Por Eliana Maria (Ir. Gabriela, Obl. OSB)
*Artigo da Agencia Estado/Dom Total
‘Padre, teólogo e discípulo
zen, Pablo d’Ors virou escritor best-seller na Espanha há uma década com um
livro breve, mas profundo, sobre sua relação com a meditação. Biografia
do silêncio, que chega agora ao país, sugere que a partir de algo simples
como sentar, respirar e calar é possível começar uma transformação interior. É
um livro sobre meditação, e como meditação, para o autor, é vida, este é um
livro sobre um novo modo de estar no mundo.
‘O silêncio é só o contexto
que possibilita todo o resto’, ele escreve. Na obra, d’Ors fala sobre os
desafios do começo, como a descoberta de que pode ser insuportável estarmos
sozinhos conosco, a dor no joelho, o pensamento. É preciso, como ele diz,
perseverar e esperar o lodo assentar. E então os resultados começam a aparecer.
O autor defende que a meditação
ajuda no processo de autoconhecimento, nos reconcilia com o que somos e ajuda a
aceitar a vida como ela é. A meditação nos concentra e nos devolve à casa.
Meditando, nos aprofundamos na nossa identidade, descobrimos a paz e a
confiança. Aprendemos a estar no presente e entendemos que nós e o mundo somos
a mesma coisa - e daí nascem a compaixão e a humildade, uma atenção às
necessidades dos outros, a abertura à diversidade, o apreço à natureza e uma
visão de mundo mais global. ‘Meditar ajuda a não nos levarmos tão a sério’,
ele também acredita.
Aos 58 anos, Pablo d’Ors,
fundador da rede de meditação Amigos do Deserto e do Tabor, concedeu esta
entrevista por e-mail sobre seu livro.
O método parece
simples : sentar, respirar, calar. Mas como ter algum êxito num mundo tão
barulhento, em tempos nebulosos? Ou numa dimensão mais cotidiana : com a
construção ao lado, com os filhos chamando, o trabalho, a tecnologia, as redes
sociais. Como começar a se desconectar desse mundo para tentar alcançar esse
silêncio interior?
O método que ofereço para
aprender a meditar é simples : basta se sentar com as costas retas, ficar
quieto, recitar uma palavra sagrada - por exemplo, Maranathá - no ritmo da sua
respiração, focando sua atenção no centro das palmas das mãos, que devem estar
interligadas, seja no colo ou na altura do coração. Isso é tudo. Você tem
sucesso perseverando no fracasso. Não se trata de mudar sua vida, não há nada a
mudar. Basta dedicar 25 minutos por dia a essa prática e a vida muda sem que a
gente perceba. O que acontece conosco é que, no fundo, não queremos mudar.
Fala-se hoje, depois
do coronavírus, em uma epidemia de saúde mental. A pandemia nos desestabilizou.
Vivemos um medo constante assistimos à morte de pessoas queridas e de
estranhos. Há uma sensação de desamparo generalizada. Por outro lado, ela
também provocou mudanças de hábitos. Como o senhor vê esse momento de ruptura?
E como a prática da meditação poderia nos levar a algum lugar novo, nos
ajudando individualmente para que sejamos, em alguma medida, também agentes de
uma mudança social - para que, então, algo novo possa surgir?
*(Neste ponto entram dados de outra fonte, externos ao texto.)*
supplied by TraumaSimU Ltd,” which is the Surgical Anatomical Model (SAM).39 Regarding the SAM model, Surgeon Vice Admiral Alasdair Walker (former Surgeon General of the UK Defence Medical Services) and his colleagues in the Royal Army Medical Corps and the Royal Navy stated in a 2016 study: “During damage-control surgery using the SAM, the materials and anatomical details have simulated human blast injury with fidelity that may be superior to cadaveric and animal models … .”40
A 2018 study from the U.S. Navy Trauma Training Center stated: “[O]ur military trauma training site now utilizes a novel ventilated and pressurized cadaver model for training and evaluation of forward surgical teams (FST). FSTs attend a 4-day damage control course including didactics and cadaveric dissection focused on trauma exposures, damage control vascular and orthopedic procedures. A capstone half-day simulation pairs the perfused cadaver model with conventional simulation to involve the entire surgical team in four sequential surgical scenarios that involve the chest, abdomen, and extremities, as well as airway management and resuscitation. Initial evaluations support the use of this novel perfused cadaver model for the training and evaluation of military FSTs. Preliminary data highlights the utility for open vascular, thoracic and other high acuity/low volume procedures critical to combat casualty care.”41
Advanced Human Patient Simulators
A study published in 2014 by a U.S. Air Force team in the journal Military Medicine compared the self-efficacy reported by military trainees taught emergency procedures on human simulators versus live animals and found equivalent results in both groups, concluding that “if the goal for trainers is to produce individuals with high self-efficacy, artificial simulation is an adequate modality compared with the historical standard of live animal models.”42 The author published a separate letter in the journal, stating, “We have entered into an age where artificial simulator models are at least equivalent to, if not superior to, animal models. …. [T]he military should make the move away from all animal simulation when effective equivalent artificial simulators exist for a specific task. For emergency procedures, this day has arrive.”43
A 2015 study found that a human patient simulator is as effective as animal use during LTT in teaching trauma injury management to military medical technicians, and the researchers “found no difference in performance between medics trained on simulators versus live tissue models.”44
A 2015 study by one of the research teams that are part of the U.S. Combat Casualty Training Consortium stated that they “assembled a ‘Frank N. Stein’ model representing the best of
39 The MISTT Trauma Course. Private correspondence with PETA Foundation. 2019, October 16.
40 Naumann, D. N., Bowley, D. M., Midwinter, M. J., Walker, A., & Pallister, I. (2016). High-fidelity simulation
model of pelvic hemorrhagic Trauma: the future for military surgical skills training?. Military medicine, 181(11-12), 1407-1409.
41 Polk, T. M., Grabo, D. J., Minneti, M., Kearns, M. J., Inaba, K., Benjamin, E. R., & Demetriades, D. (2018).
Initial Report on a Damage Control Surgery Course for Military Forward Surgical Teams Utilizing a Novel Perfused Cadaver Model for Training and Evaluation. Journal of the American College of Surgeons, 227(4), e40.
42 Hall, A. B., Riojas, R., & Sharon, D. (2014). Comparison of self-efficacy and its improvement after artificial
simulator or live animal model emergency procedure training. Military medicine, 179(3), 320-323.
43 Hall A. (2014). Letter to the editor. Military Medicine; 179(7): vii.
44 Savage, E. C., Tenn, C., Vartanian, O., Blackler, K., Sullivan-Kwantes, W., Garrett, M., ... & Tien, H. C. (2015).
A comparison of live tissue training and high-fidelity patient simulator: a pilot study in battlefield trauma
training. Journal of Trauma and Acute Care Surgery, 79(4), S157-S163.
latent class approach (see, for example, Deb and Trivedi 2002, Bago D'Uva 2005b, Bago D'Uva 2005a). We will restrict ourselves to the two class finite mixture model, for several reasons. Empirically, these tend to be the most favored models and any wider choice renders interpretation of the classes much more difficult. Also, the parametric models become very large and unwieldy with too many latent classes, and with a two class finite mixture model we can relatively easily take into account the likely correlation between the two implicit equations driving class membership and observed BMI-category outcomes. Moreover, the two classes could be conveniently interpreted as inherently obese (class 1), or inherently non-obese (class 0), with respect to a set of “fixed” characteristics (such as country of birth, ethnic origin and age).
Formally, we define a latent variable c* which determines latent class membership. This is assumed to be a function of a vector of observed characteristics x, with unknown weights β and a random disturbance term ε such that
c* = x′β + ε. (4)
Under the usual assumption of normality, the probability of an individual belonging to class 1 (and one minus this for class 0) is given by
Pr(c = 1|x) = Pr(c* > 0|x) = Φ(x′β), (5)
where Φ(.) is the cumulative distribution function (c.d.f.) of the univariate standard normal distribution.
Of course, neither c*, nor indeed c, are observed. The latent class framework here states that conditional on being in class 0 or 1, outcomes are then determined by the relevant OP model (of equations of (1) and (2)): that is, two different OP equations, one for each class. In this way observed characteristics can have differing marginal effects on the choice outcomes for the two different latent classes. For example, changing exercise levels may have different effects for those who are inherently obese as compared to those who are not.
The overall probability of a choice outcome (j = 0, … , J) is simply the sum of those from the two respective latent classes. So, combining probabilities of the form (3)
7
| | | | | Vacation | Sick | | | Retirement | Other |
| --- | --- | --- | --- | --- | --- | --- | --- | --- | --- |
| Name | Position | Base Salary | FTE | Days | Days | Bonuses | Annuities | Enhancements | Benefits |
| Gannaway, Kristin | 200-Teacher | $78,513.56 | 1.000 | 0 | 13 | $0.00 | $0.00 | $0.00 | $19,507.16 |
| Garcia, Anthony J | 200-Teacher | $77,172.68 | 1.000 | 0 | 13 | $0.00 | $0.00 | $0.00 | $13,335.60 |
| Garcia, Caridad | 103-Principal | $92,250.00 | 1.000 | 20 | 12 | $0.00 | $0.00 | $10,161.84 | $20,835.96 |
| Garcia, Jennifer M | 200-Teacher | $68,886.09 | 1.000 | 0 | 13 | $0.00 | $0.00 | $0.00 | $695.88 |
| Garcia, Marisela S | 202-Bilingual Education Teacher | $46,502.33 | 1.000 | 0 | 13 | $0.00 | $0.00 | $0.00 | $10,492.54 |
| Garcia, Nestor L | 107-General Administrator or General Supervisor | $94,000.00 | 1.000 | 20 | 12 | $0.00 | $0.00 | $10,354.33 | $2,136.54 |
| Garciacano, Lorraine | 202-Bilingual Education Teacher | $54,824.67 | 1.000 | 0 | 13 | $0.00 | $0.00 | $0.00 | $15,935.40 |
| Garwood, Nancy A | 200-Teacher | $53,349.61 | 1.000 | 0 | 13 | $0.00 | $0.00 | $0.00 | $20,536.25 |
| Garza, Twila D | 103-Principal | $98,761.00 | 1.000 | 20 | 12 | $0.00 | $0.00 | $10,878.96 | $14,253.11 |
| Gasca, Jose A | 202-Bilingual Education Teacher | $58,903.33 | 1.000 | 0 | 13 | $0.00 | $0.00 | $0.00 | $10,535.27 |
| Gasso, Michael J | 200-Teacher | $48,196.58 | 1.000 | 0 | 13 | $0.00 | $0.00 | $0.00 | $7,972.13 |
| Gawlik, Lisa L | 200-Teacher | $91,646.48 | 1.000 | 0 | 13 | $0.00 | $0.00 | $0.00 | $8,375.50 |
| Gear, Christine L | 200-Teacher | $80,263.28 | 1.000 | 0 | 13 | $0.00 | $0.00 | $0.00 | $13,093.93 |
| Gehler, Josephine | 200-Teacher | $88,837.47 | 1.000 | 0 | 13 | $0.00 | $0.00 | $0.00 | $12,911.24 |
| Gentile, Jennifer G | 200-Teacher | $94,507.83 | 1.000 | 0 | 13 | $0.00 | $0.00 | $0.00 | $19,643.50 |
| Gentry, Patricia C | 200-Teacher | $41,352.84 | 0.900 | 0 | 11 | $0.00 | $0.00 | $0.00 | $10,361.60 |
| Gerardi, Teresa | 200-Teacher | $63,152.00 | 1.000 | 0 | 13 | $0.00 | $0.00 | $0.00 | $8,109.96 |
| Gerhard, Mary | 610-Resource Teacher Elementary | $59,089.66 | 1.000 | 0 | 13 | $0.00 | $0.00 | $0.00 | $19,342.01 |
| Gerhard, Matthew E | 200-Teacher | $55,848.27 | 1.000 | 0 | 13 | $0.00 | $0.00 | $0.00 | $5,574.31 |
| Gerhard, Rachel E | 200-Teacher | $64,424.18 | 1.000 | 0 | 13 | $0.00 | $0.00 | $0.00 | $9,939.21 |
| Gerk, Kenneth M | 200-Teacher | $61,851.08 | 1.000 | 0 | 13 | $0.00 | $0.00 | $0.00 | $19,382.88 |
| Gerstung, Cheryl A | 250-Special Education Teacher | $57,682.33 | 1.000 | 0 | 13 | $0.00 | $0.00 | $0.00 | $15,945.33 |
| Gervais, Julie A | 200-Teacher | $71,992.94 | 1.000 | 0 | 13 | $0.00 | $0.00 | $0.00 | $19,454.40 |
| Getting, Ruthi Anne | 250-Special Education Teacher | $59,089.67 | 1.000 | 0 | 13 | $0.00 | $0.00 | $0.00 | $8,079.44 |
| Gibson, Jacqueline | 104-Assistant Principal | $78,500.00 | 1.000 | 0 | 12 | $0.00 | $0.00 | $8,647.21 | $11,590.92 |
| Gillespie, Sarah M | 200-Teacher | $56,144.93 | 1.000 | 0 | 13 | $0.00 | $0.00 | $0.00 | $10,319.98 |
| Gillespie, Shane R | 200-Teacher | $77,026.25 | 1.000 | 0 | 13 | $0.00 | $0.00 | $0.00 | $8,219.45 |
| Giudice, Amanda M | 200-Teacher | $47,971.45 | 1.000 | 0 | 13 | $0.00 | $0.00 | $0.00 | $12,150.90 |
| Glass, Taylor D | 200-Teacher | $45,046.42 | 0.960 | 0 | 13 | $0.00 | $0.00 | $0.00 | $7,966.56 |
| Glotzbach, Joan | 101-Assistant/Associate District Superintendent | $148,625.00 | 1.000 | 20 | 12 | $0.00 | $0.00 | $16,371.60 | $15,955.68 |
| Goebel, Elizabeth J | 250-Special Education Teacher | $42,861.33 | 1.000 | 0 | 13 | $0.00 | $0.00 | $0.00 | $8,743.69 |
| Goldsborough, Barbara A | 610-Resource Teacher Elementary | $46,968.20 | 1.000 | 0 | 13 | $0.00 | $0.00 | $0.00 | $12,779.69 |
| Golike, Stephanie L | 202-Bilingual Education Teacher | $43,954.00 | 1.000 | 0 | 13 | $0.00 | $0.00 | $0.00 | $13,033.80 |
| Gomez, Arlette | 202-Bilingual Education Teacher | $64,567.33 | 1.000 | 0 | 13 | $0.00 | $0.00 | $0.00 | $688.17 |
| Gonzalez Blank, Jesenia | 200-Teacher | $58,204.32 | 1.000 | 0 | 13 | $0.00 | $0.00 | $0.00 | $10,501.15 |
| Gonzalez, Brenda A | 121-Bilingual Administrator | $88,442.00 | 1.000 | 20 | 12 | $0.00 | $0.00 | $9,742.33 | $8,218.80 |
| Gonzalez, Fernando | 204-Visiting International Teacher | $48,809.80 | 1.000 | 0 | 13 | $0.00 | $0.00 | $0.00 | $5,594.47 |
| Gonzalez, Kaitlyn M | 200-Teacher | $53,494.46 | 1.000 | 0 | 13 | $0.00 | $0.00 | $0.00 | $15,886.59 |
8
Esta pandemia nos enviou uma
mensagem ética e uma mensagem mística. A ética nos diz que temos que mudar
nossas vidas : que não podemos continuar viajando feito loucos, consumindo sem
parar, desperdiçando os recursos do planeta. A mística nos diz que somos todos
um, que estamos interligados. Esta descoberta, em nível planetário, é nova na
história da humanidade, pois nunca vivemos uma crise tão global. Vivi esta
situação crítica como qualquer outra pessoa : com incerteza, ou seja, com medo,
preocupação, ansiedade. Mas também com esperança. A esperança não é mero
otimismo. A esperança é uma virtude, algo que pode ser cultivado. Todos os meus
esforços visam mostrar que somos responsáveis por como nos sentimos e, em
última instância, pelo que nos acontece. Por outro lado, nenhuma mudança social
que não passe por mudança pessoal é sólida e confiável. Seja você a mudança que
espera do mundo.
Como o senhor diz,
meditar é pular de cabeça na realidade, é a arte da rendição e o caminho para
nos abrirmos para a dor. Por que isso é bom, e necessário?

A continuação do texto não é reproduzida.